Majority Voting of Doctors Improves Appropriateness of AI Reliance in Pathology
Hongyan Gu, Chunxu Yang, Shino Magaki, Neda Zarrin-Khameh, Nelli S. Lakis, Inma Cobos, Negar Khanlou, Xinhai R. Zhang, Jasmeet Assi, Joshua T. Byers, Ameer Hamza, Karam Han, Anders Meyer, Hilda Mirbaha, Carrie A. Mohila, Todd M. Stevens, Sara L. Stone, Wenzhong Yan, Mohammad Haeri, Xiang 'Anthony' Chen
TL;DR
This study validates majority voting as a practical approach to foster appropriate AI reliance in pathology, specifically for mitosis detection. Across a multi-institutional cohort of 32 pathologists, groups as small as three AI-assisted clinicians produced higher Relative AI Reliance and Relative Self-Reliance than a single pathologist collaborating with AI, while also improving precision and maintaining competitive recall. The work details an AI-assisted, XAI-enabled interface, a robust offline majority-synthesis protocol (k = 3,5,7,...,27), and comprehensive statistical analyses demonstrating the benefits and costs of majority voting.
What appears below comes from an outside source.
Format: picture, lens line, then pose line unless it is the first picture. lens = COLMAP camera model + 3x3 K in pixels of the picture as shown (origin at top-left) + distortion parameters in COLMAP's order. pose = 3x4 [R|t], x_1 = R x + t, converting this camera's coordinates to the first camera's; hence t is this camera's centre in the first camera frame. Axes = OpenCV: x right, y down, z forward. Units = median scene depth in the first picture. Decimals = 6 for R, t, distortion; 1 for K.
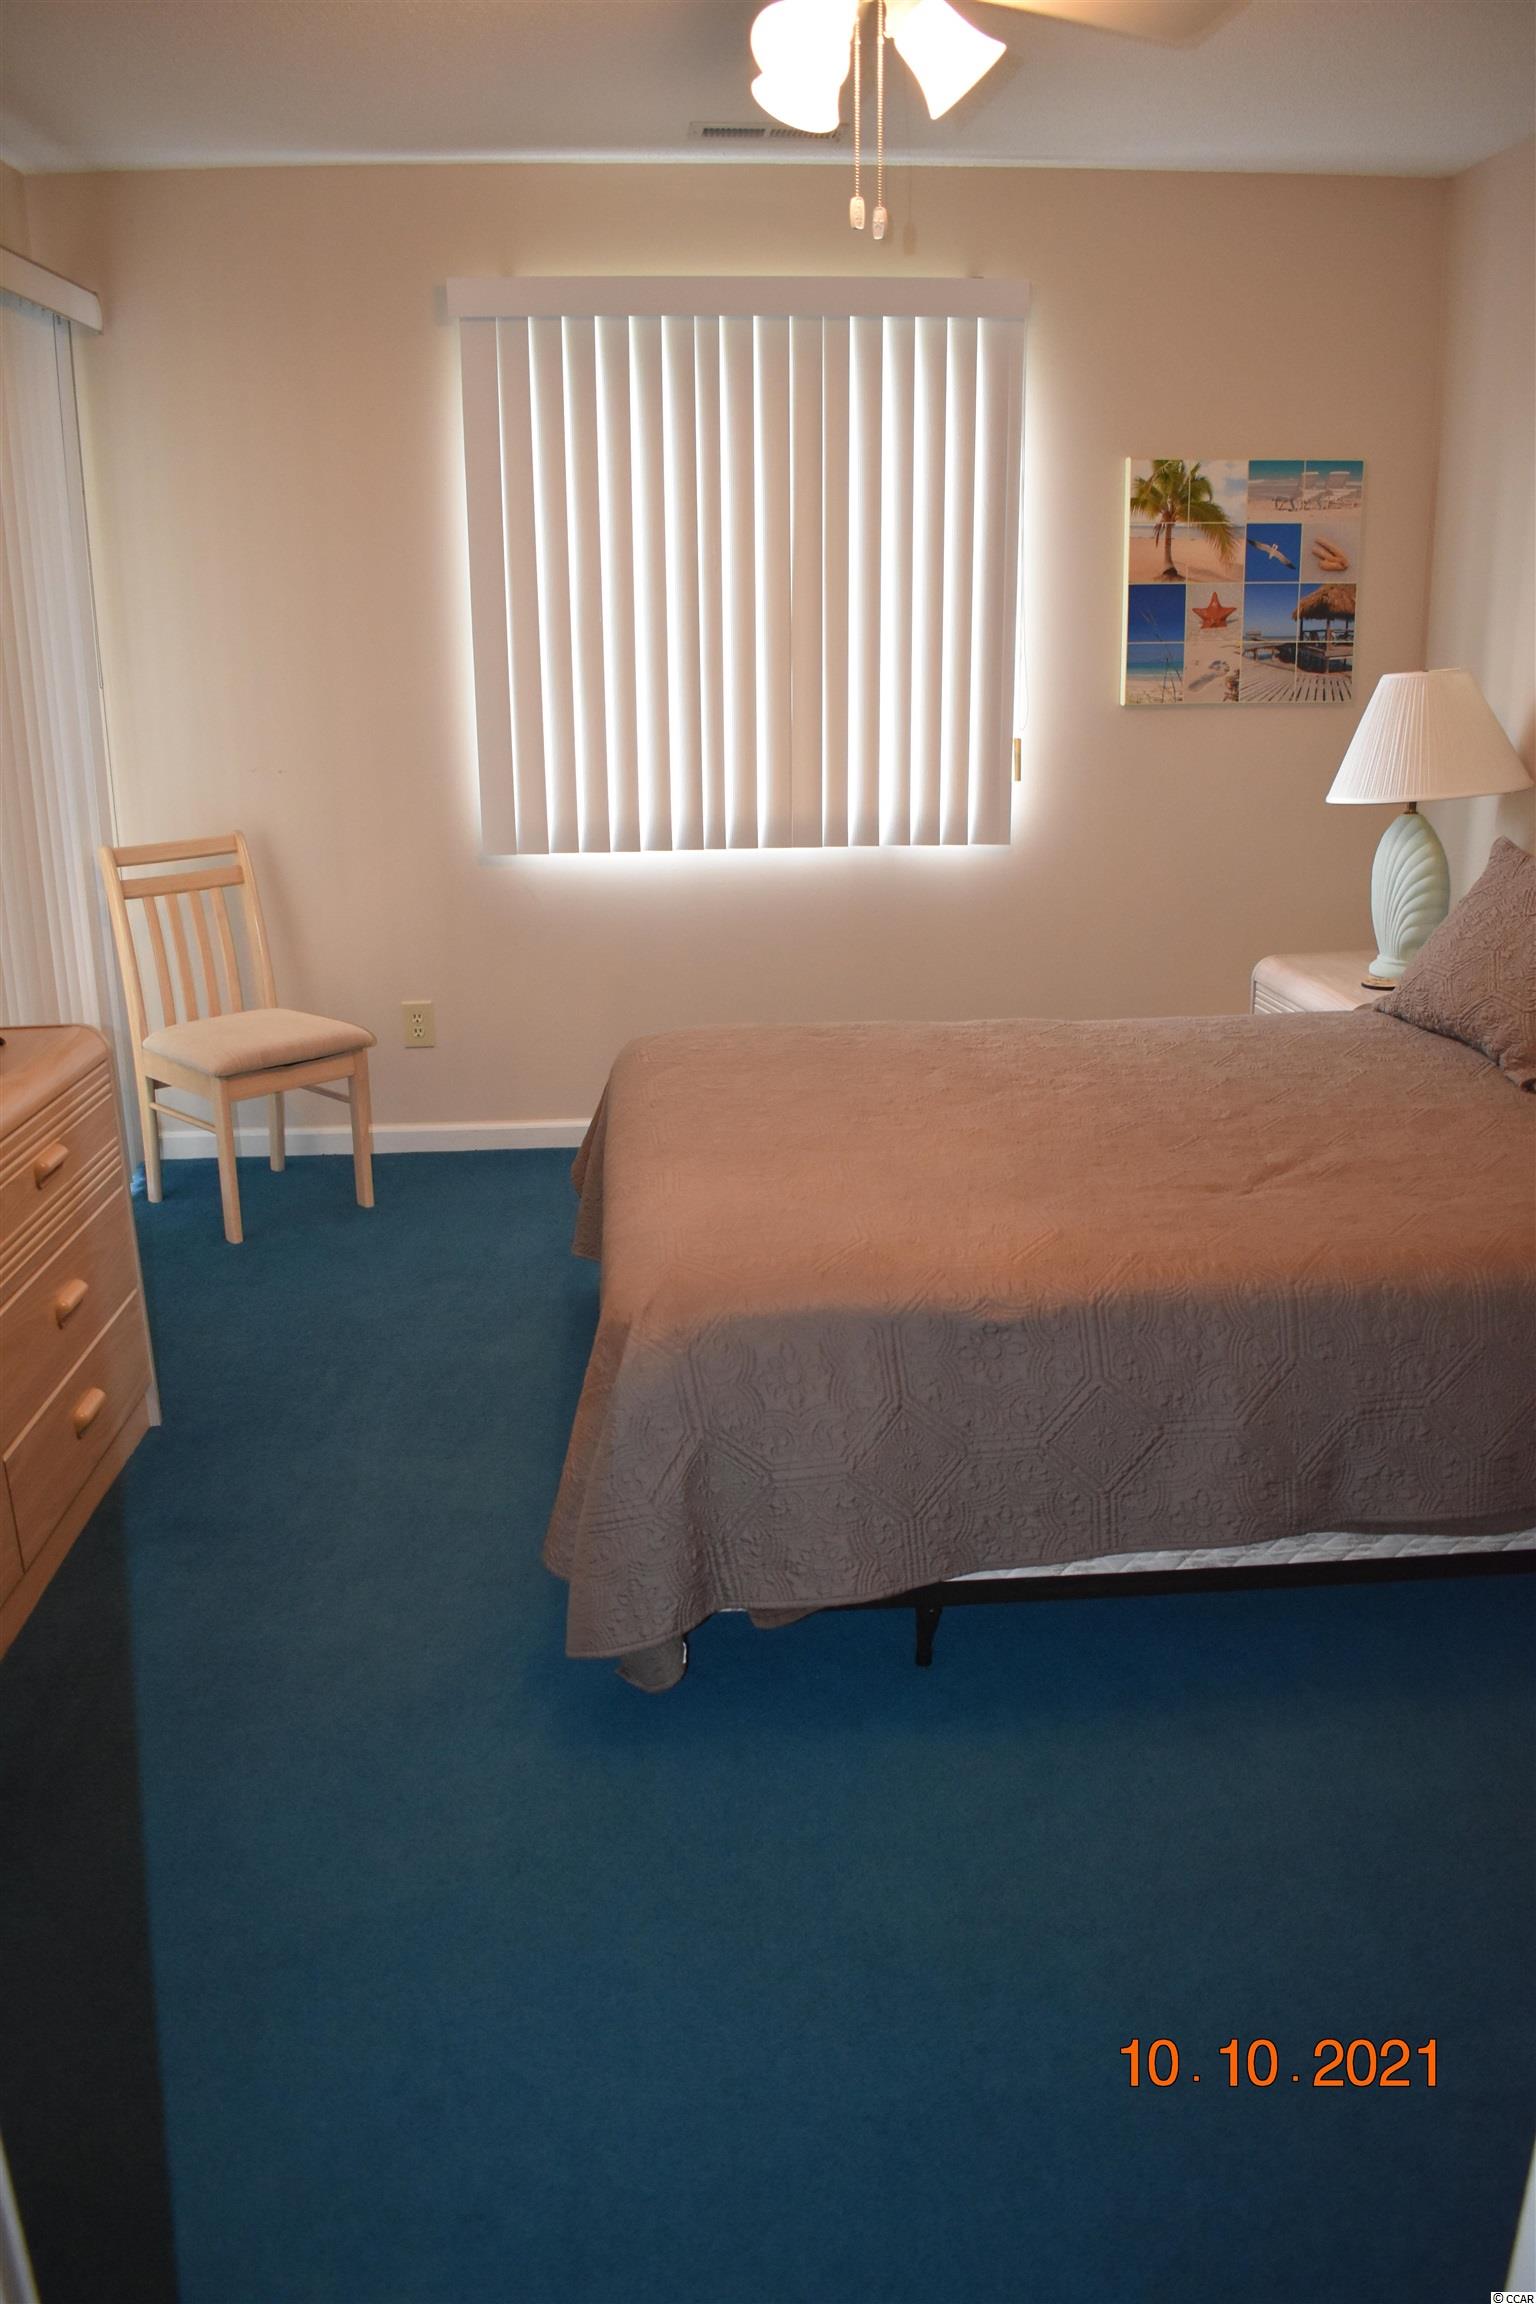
lens RADIAL K [[1803.6, 0, 760.6], [0, 1803.6, 1150.8], [0, 0, 1]] dist [-0.087634, 0.009912]
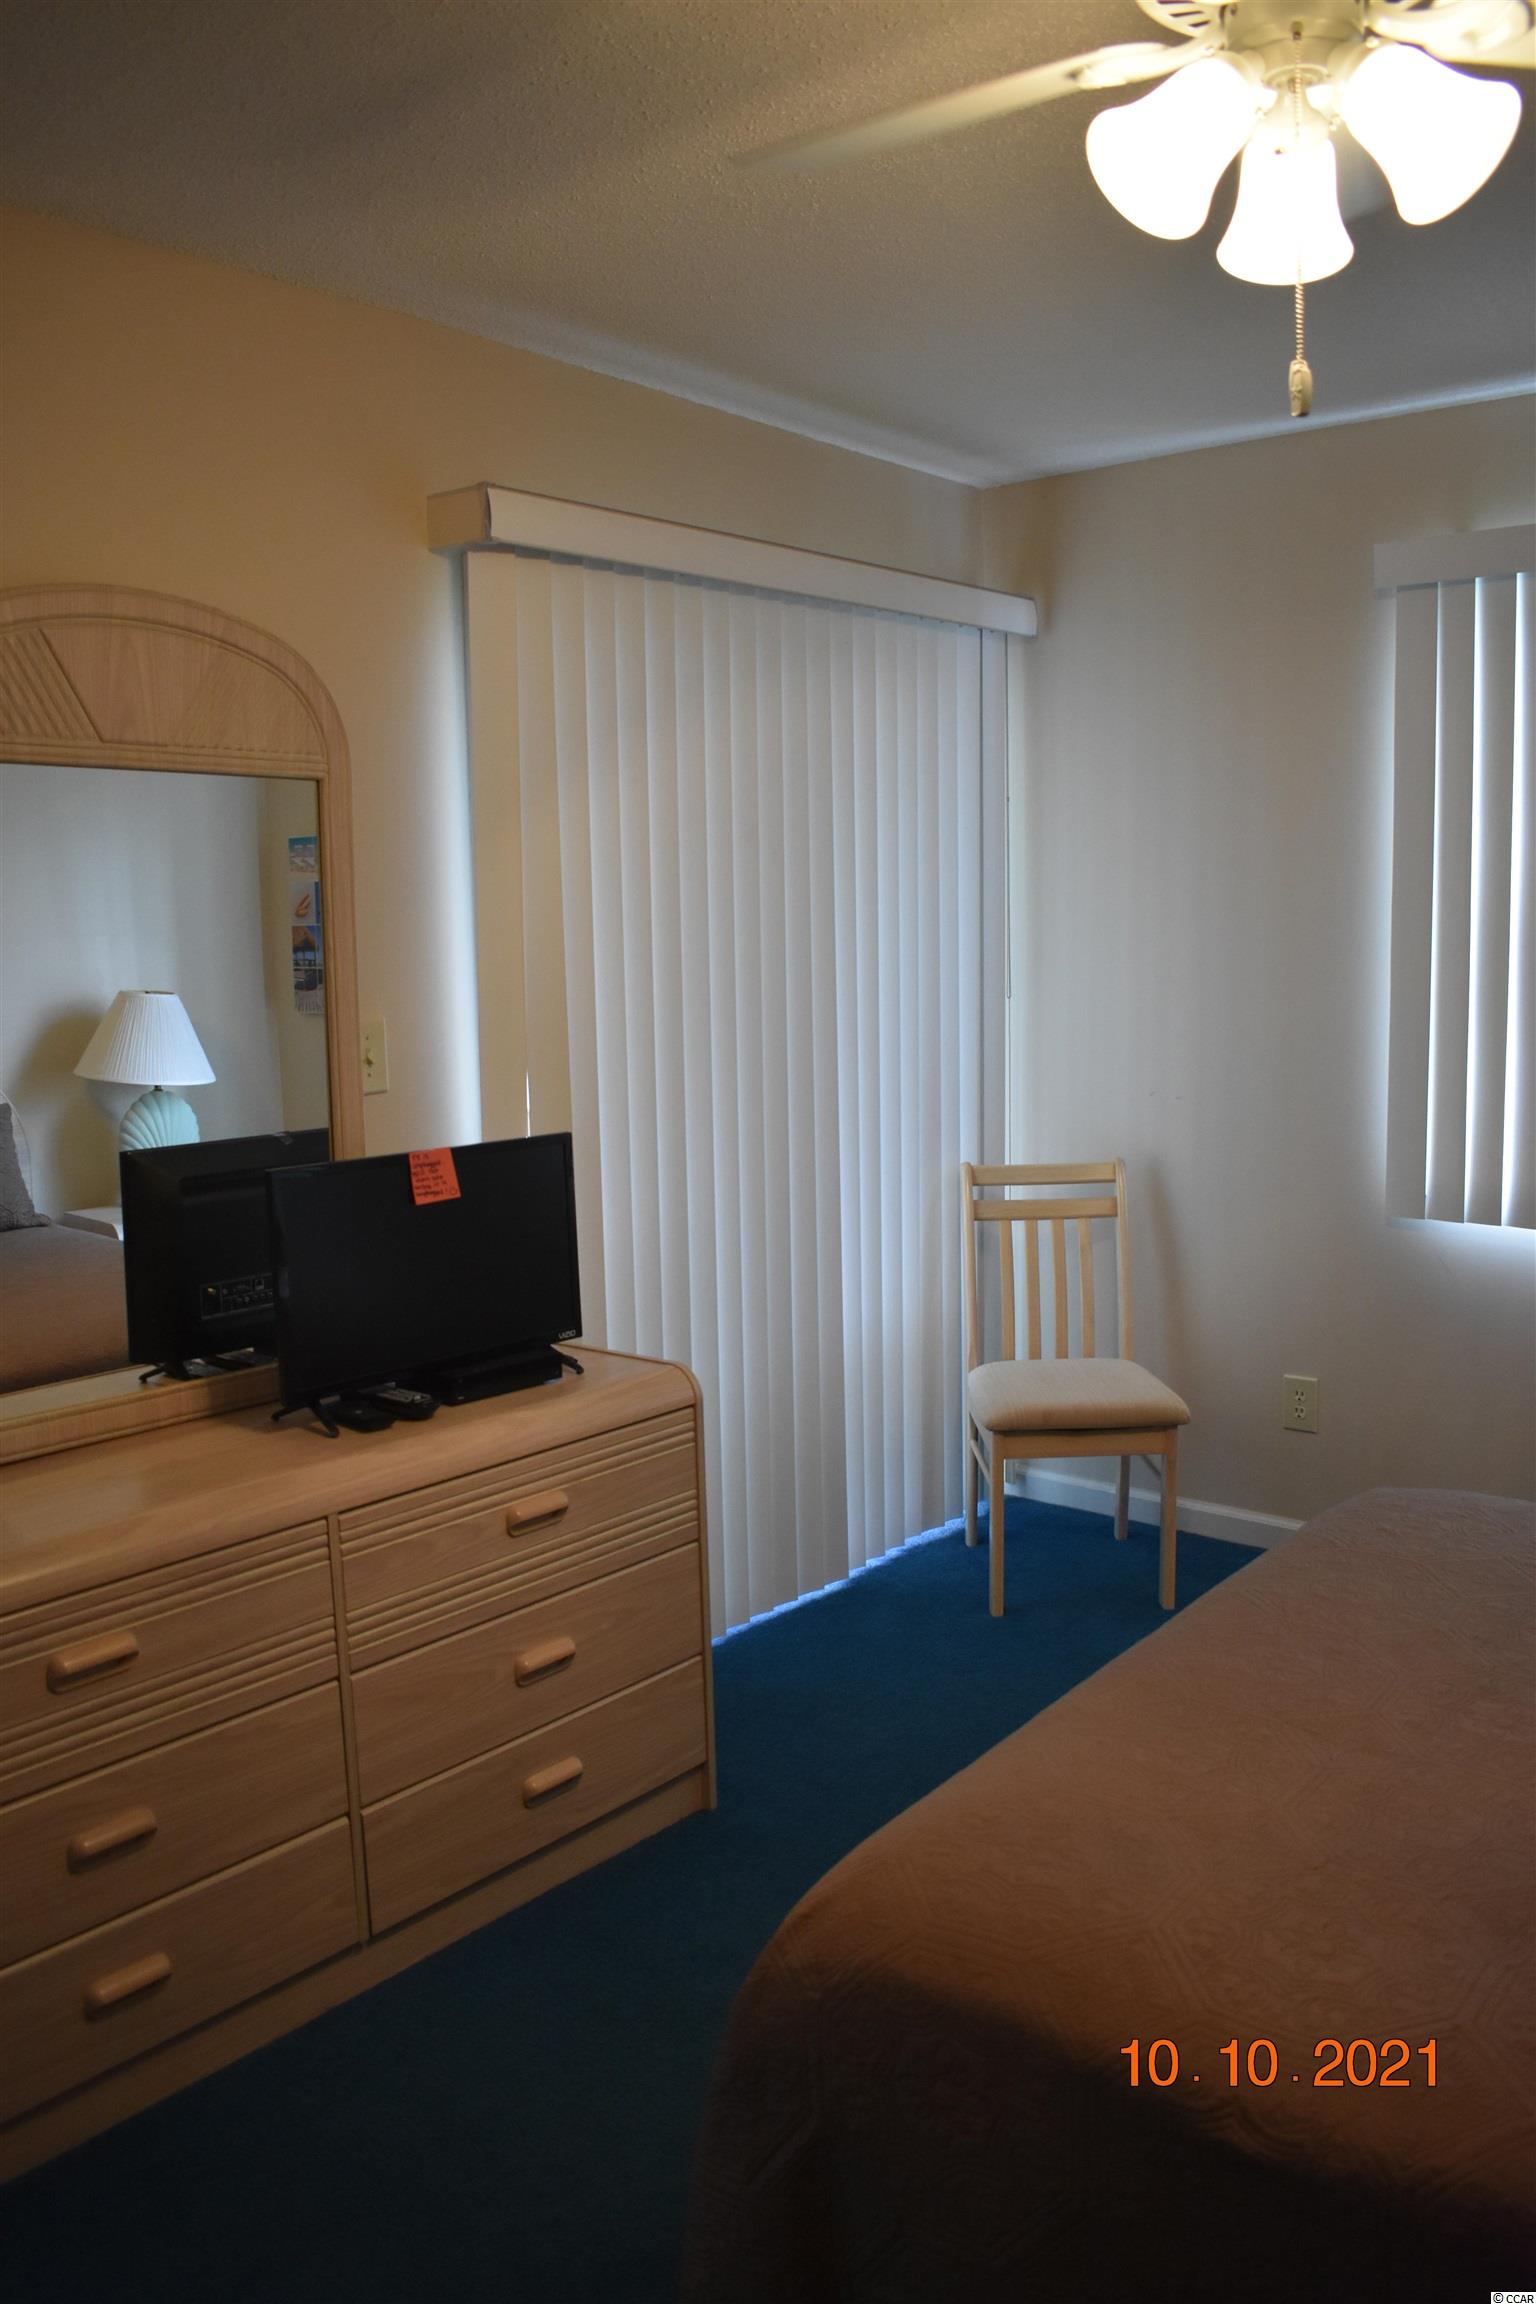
lens RADIAL K [[1803.6, 0, 770.5], [0, 1803.6, 1153.9], [0, 0, 1]] dist [-0.087634, 0.009912]
pose [[0.732862, 0.085296, -0.675009, 0.214115], [-0.186616, 0.979262, -0.078868, -0.085600], [0.654284, 0.183767, 0.733582, 0.238931]]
The findings support adopting AI+k frameworks to balance efficiency and reliability in high-stakes medical decisions and offer insights transferable to other critical visual tasks requiring human–AI collaboration.
Abstract
As Artificial Intelligence (AI) making advancements in medical decision-making, there is a growing need to ensure doctors develop appropriate reliance on AI to avoid adverse outcomes. However, existing methods in enabling appropriate AI reliance might encounter challenges while being applied in the medical domain. With this regard, this work employs and provides the validation of an alternative approach -- majority voting -- to facilitate appropriate reliance on AI in medical decision-making. This is achieved by a multi-institutional user study involving 32 medical professionals with various backgrounds, focusing on the pathology task of visually detecting a pattern, mitoses, in tumor images. Here, the majority voting process was conducted by synthesizing decisions under AI assistance from a group of pathology doctors (pathologists). Two metrics were used to evaluate the appropriateness of AI reliance: Relative AI Reliance (RAIR) and Relative Self-Reliance (RSR). Results showed that even with groups of three pathologists, majority-voted decisions significantly increased both RAIR and RSR -- by approximately 9% and 31%, respectively -- compared to decisions made by one pathologist collaborating with AI. This increased appropriateness resulted in better precision and recall in the detection of mitoses. While our study is centered on pathology, we believe these insights can be extended to general high-stakes decision-making processes involving similar visual tasks.